Surface evolution and material removal behavior in lapping of diamond/SiC composites

Diamond/SiC composites with superior thermal conductivity and lattice matching compared to aluminum ceramic-based composites have received tremendous attention in recent years. However, the differences in phases and potential hardness variations significantly restrict the precise component mass production. This study systematically investigates the material removal mechanisms and surface integrity of diamond/SiC composites through precision lapping, with comparative analyses of PCD composites, SiC ceramics, and CVD diamond. The effects of abrasive size (1–8 μm), processing time, and material composition on machining efficiency and surface quality were evaluated. Results show that diamond/SiC composites undergo asynchronous phase removal, similar to PCD, with 4 μm abrasives achieving optimal balance (MRR: 0.458 μm/min, Ra: 0.72 μm). Homogeneous materials (SiC, CVD diamond) exhibit linear removal patterns.

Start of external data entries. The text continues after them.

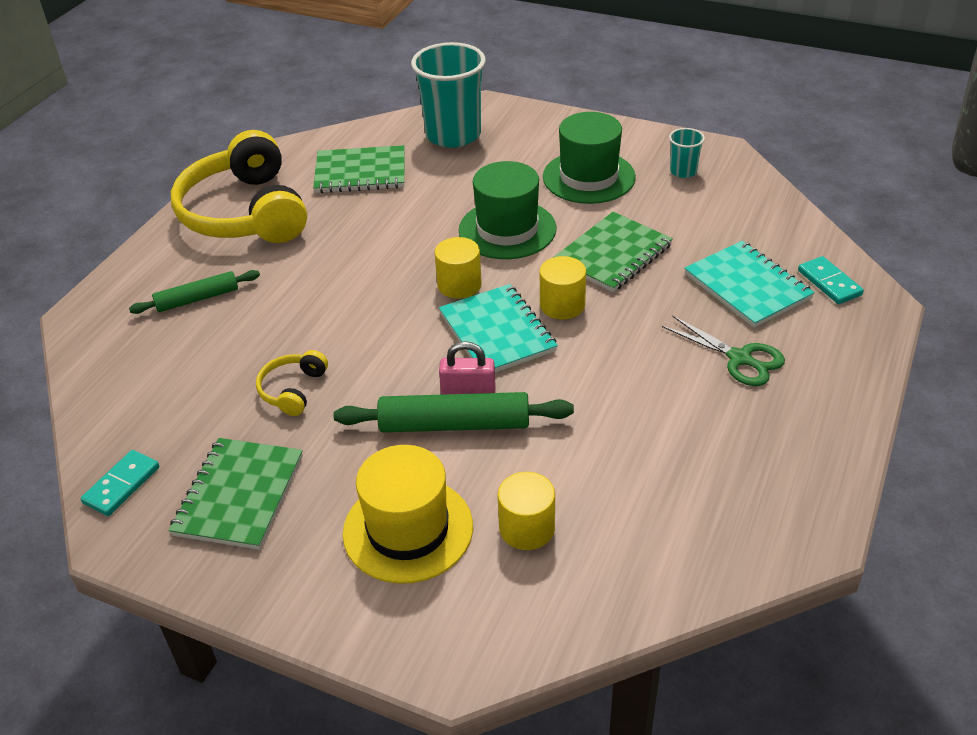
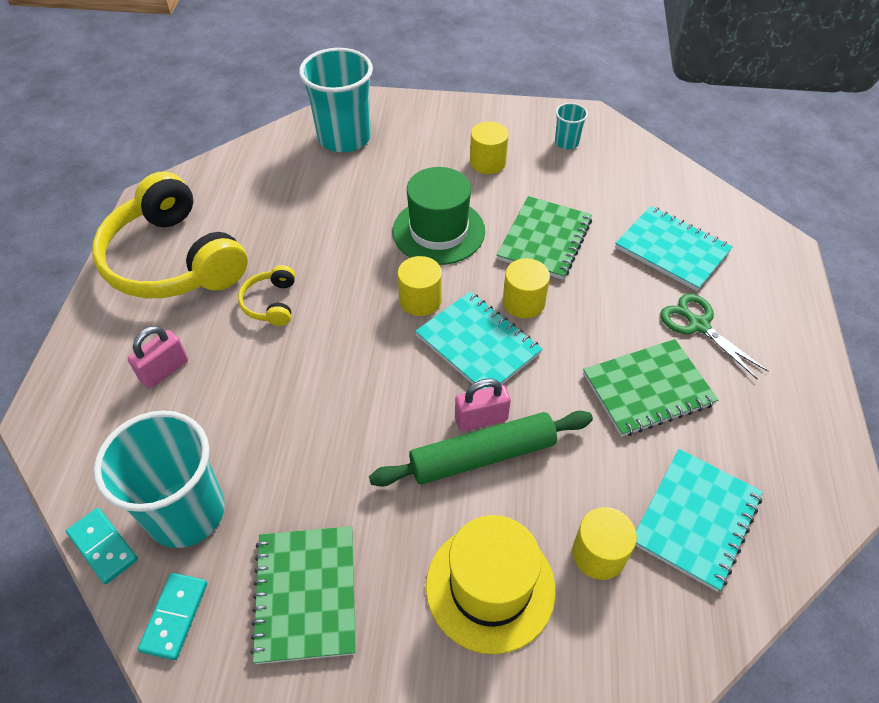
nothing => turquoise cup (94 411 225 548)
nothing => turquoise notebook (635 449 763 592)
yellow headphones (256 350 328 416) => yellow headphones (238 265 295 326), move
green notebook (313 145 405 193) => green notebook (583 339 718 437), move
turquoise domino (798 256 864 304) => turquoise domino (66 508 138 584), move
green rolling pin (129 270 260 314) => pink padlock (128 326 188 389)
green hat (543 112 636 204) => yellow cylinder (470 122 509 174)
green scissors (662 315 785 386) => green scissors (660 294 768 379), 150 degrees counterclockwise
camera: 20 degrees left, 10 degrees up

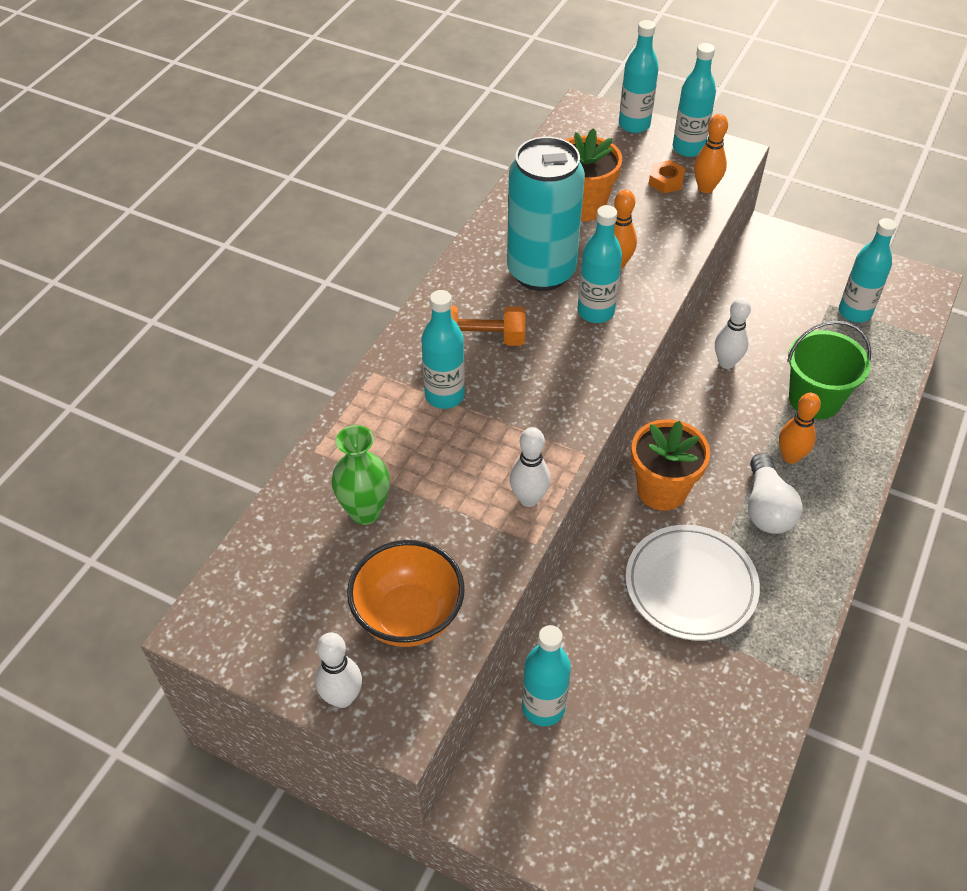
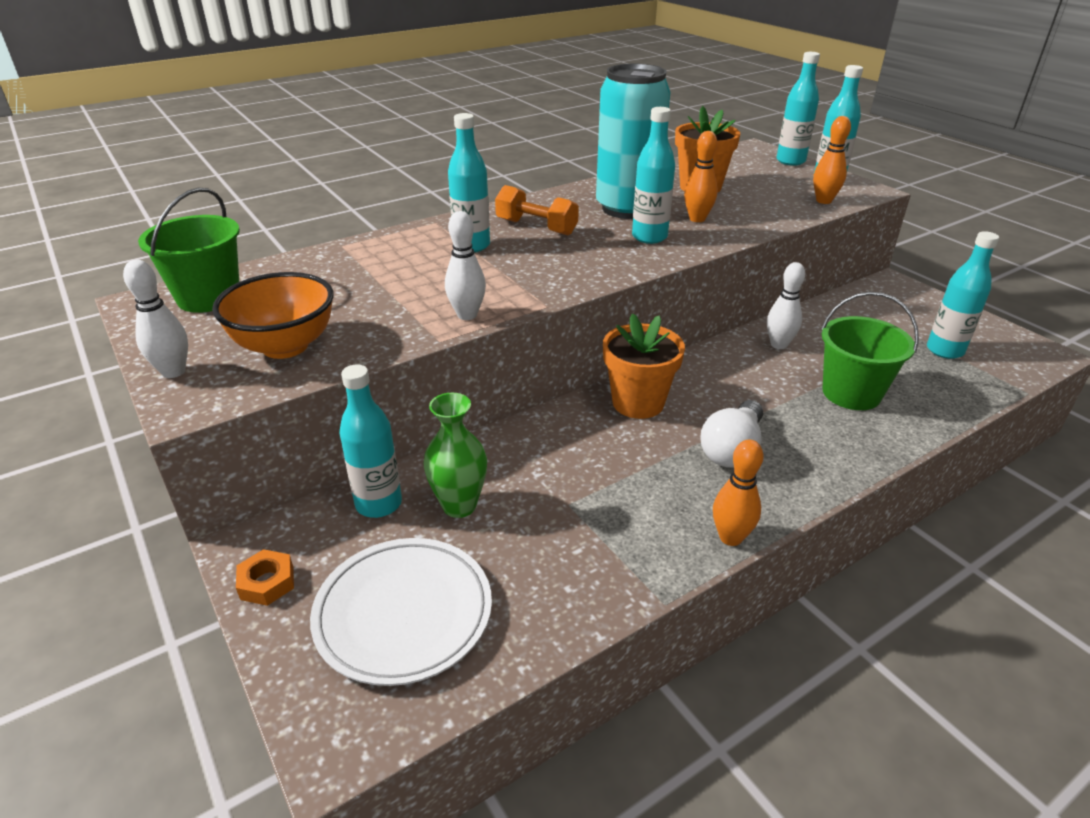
nothing => green bucket (138 188 240 313)
green vase (331 425 390 525) => green vase (424 393 487 518), move
white plate (626 525 760 641) => white plate (310 538 492 686), move
orange nut (649 160 685 193) => orange nut (236 549 294 606), move
orange bowling pin (779 393 821 464) => orange bowling pin (713 440 764 546), move
camera: 30 degrees right, 15 degrees down

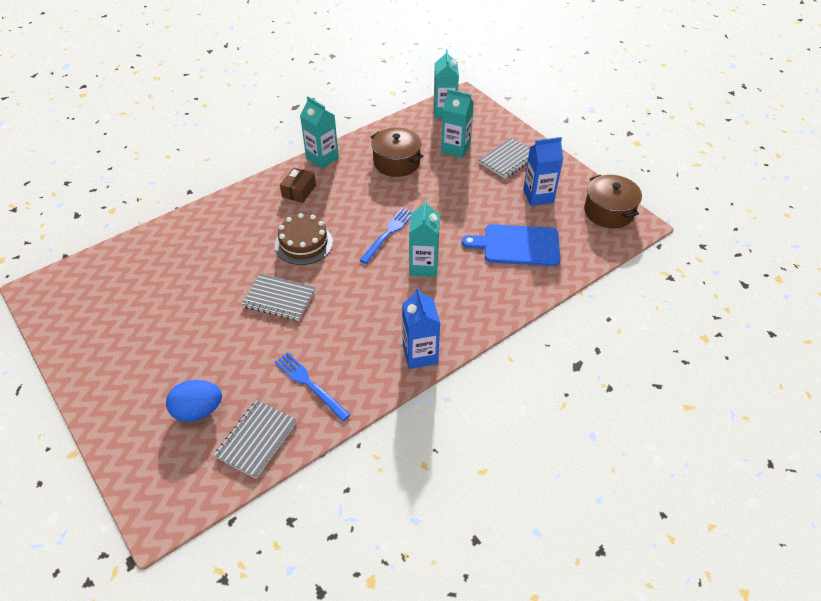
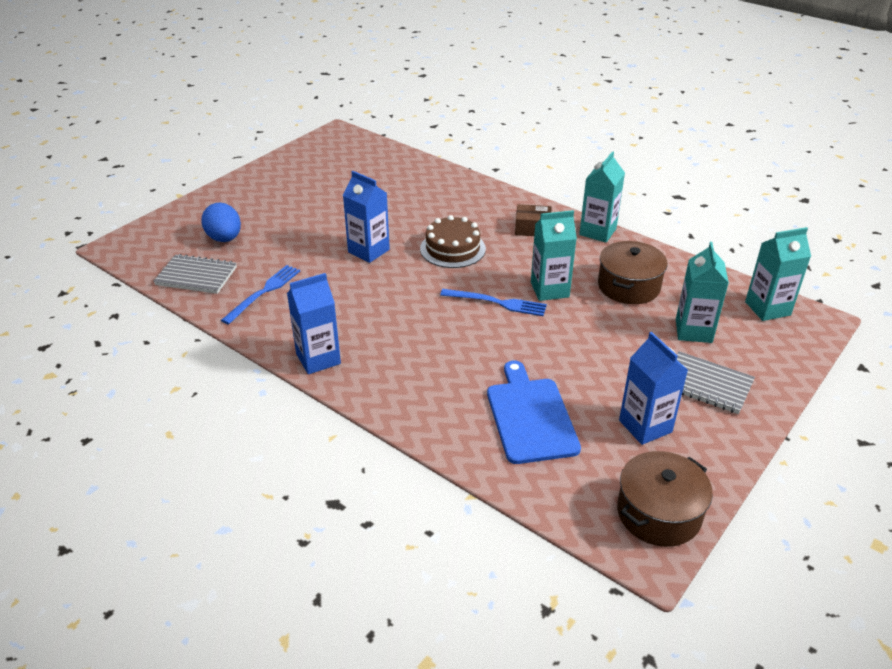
turquoise carton (409 200 440 277) => turquoise carton (531 210 577 301), move
grey notebook (242 274 316 321) => blue carton (343 171 390 263)
camera: 75 degrees right, 10 degrees down

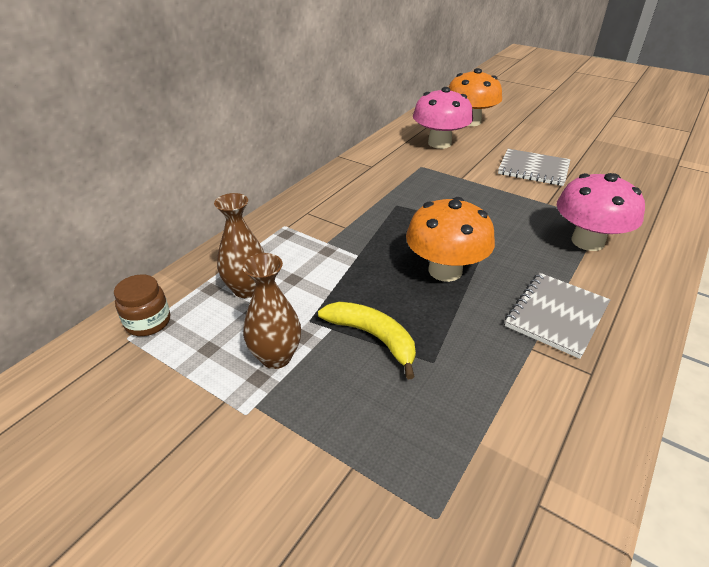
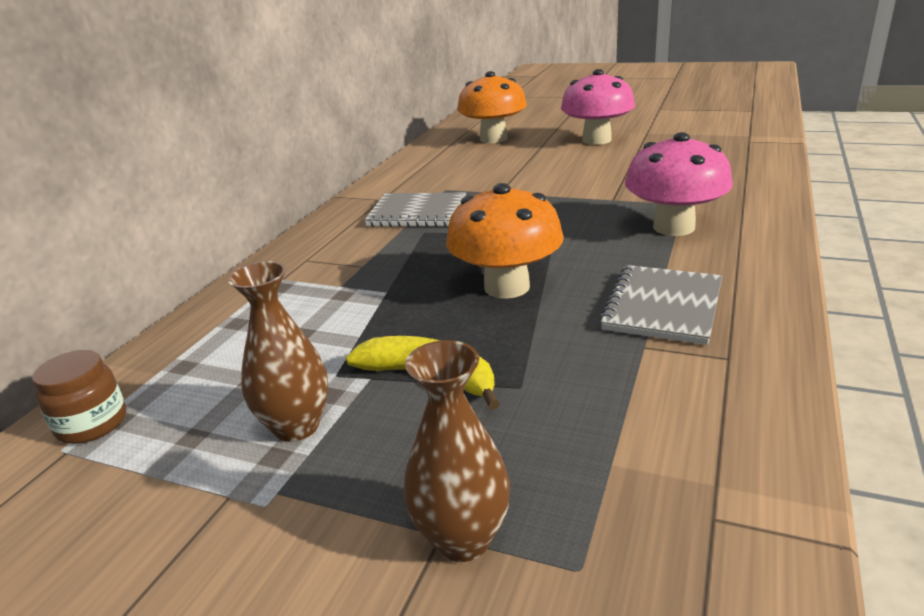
brown vase (214 193 264 298) => brown vase (403 340 510 562), move
pink mushroom (413 87 473 149) => pink mushroom (561 69 635 145), move
grey notebook (498 149 570 186) => grey notebook (364 193 466 227), move
camera: 10 degrees left, 10 degrees down

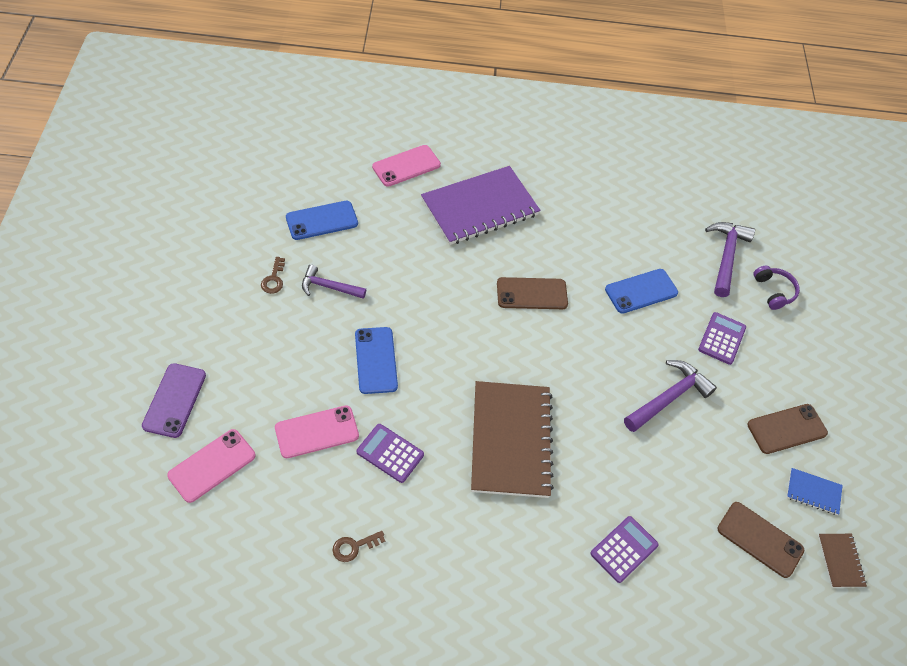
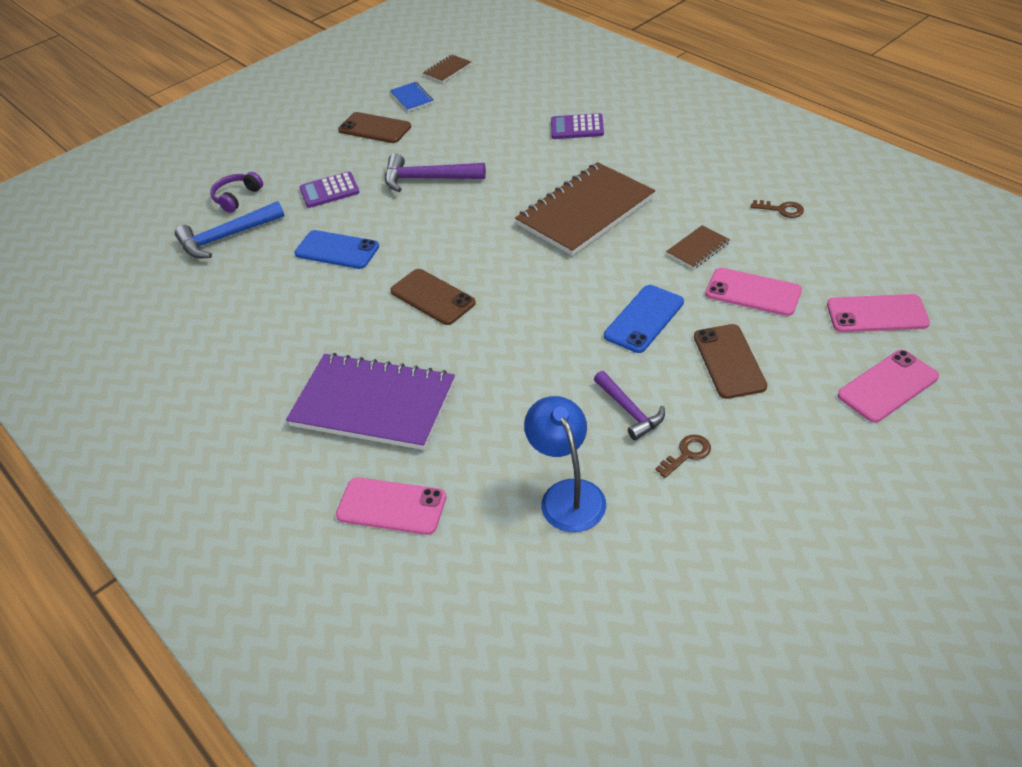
brown phone (718 502 805 578) => brown phone (694 324 767 399), move
blue phone (286 201 358 240) => blue lamp (524 396 606 532)
purple calculator (357 424 424 483) => brown notebook (666 225 730 269)
purple phone (142 363 206 438) => pink phone (838 350 939 423)
purple hammer (705 222 755 297) => blue hammer (175 201 285 259)
camera: 125 degrees left, 10 degrees down

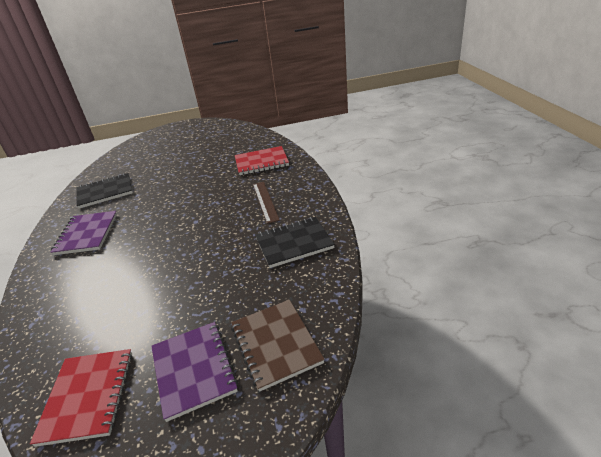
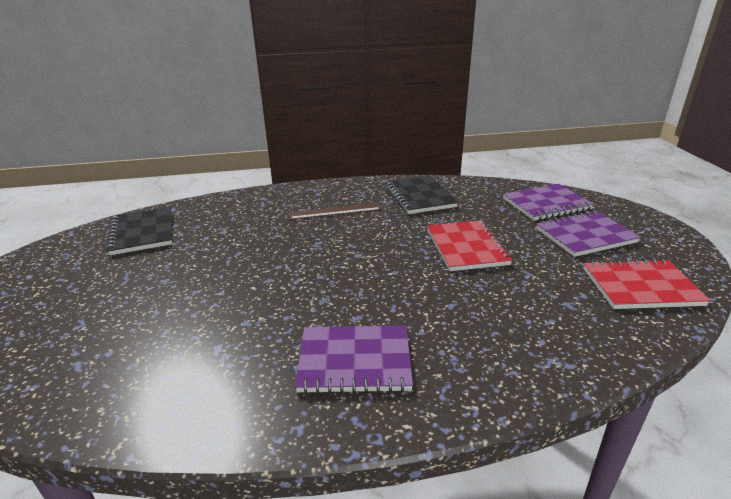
black notebook (76 173 133 209) => black notebook (106 207 173 255), move
red notebook (235 146 289 175) => red notebook (427 220 513 271), move
brown notebook (231 300 325 392) => purple notebook (503 184 594 221)
camera: 90 degrees left, 5 degrees down

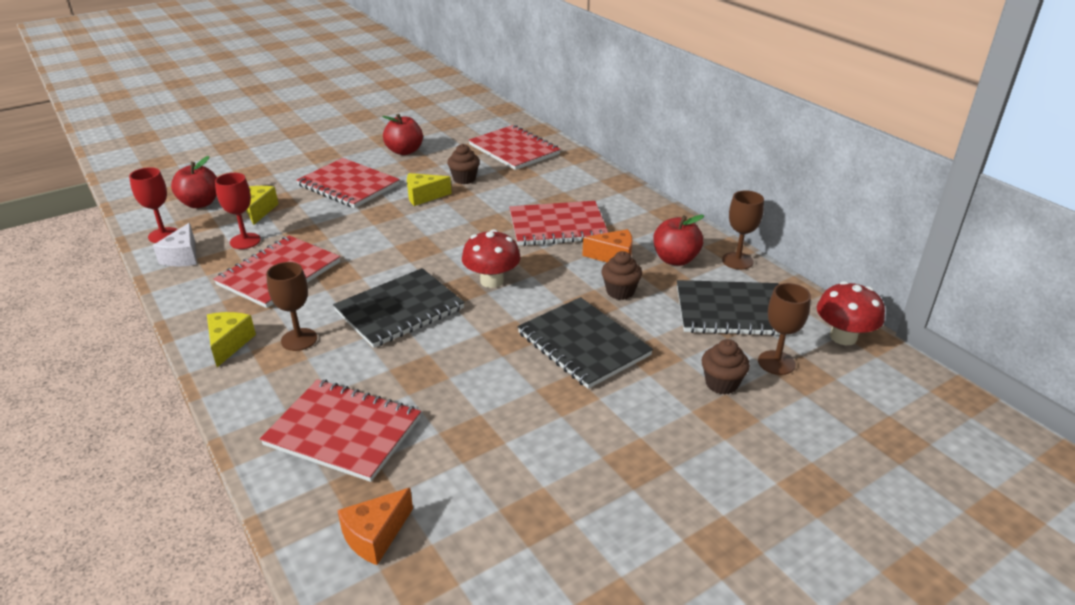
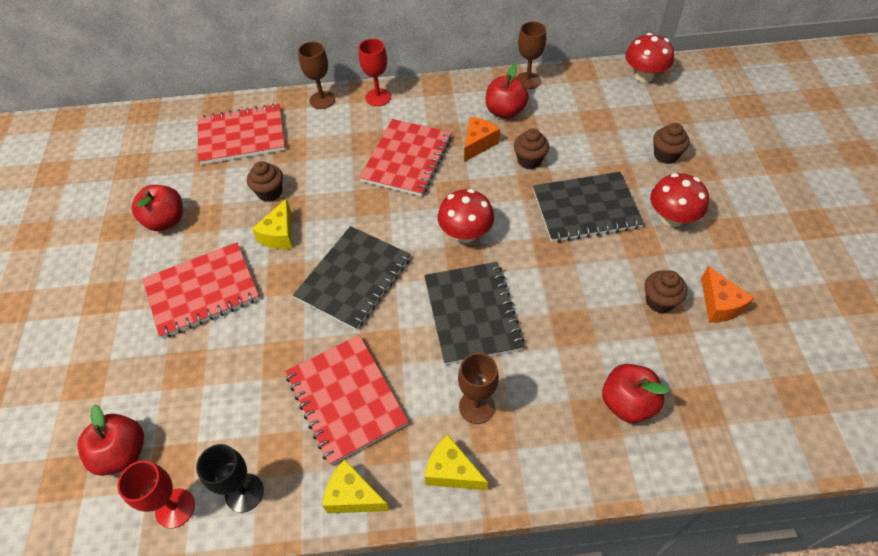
nothing => brown cupcake (645 270 687 313)
nothing => red mushroom (650 173 709 227)
red goblet (215 173 261 249) => red goblet (359 39 391 106), move
yellow cheese (246 186 278 225) => yellow cheese (322 459 389 513), move
orange cheese (337 488 413 565) => orange cheese (701 266 754 323), move
black notebook (677 280 792 336) => black notebook (293 226 411 330), move
brown goblet (758 283 811 375) => brown goblet (298 42 335 109), move
white cheese (153 223 197 266) => black goblet (196 444 264 513)
red notebook (260 379 421 482) => red apple (602 364 669 423)
camera: 60 degrees left, 20 degrees up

SiC transitions from brittle to ductile removal, while CVD diamond undergoes wear-dominated polishing. The 8 μm abrasives increase material removal thickness but cause selective phase extraction, exposing diamond protrusions and raising surface roughness (Ra >0.86 μm). Conversely, 1 μm abrasives enable micro-plastic removal, improving surface quality (Ra: 0.41 μm) at the cost of reduced MRR (2.85 μm/min). The MRR hierarchy (SiC > Diamond/SiC > PCD > CVD) reflects the diamond phase's influence on machinability. The 4 μm abrasive emerges as the optimal choice, balancing efficiency and precision. These findings provide critical insights into parameter optimization for diamond/SiC composites, emphasizing the interplay between abrasive size, material composition, and removal mechanisms to achieve high-quality machining.